START DATA LISTING

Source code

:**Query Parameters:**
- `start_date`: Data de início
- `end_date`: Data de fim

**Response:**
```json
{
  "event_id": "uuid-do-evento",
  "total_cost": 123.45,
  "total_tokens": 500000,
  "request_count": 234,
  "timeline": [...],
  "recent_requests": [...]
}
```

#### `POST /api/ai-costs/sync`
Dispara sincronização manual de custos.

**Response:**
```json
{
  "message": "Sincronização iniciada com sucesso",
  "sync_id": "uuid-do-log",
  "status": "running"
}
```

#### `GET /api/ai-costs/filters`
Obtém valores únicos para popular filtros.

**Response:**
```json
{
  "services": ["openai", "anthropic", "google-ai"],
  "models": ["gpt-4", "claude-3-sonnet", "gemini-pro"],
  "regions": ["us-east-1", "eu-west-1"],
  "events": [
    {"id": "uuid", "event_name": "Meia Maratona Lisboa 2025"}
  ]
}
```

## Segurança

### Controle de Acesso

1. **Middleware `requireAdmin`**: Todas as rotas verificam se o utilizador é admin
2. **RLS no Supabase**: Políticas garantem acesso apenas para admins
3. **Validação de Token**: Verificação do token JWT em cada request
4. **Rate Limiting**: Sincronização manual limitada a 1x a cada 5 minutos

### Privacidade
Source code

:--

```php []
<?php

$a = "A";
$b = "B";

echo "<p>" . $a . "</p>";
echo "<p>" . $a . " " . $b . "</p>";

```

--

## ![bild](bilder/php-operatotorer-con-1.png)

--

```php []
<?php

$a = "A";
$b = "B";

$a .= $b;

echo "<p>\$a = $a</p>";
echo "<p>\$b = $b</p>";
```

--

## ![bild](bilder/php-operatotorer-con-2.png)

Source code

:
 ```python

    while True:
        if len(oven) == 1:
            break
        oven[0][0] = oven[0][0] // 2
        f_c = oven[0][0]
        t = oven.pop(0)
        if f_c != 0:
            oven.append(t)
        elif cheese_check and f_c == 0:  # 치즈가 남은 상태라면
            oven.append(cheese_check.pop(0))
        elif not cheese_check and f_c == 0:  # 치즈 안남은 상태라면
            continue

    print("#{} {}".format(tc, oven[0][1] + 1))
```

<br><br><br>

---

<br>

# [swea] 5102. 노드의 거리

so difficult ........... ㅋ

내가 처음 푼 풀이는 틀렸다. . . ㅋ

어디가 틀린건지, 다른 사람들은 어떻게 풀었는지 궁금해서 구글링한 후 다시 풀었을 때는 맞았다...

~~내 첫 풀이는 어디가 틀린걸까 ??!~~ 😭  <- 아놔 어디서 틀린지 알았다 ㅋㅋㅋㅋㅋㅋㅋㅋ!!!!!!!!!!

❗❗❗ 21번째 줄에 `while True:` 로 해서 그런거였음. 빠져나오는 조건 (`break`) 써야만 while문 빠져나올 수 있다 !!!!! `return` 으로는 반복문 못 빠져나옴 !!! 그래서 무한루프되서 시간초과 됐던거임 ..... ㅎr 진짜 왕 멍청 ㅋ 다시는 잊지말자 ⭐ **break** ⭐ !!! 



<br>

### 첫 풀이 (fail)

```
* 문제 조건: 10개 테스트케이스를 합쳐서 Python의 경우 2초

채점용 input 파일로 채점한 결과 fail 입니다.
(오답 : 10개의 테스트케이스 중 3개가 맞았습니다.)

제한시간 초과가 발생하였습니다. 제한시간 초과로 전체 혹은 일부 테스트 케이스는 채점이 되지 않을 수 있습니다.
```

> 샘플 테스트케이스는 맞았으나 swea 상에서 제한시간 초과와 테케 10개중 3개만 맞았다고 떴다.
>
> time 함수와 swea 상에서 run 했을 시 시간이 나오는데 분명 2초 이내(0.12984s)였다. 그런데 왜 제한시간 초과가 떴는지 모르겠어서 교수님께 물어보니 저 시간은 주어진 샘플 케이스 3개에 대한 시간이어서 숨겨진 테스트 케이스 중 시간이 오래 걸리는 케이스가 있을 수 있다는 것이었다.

END DATA LISTING

Please filter the data down to the lines containing the word "manual".

▶ SOLUTION FOR THIS PROBLEM
Dispara sincronização manual de custos.
4. **Rate Limiting**: Sincronização manual limitada a 1x a cada 5 minutos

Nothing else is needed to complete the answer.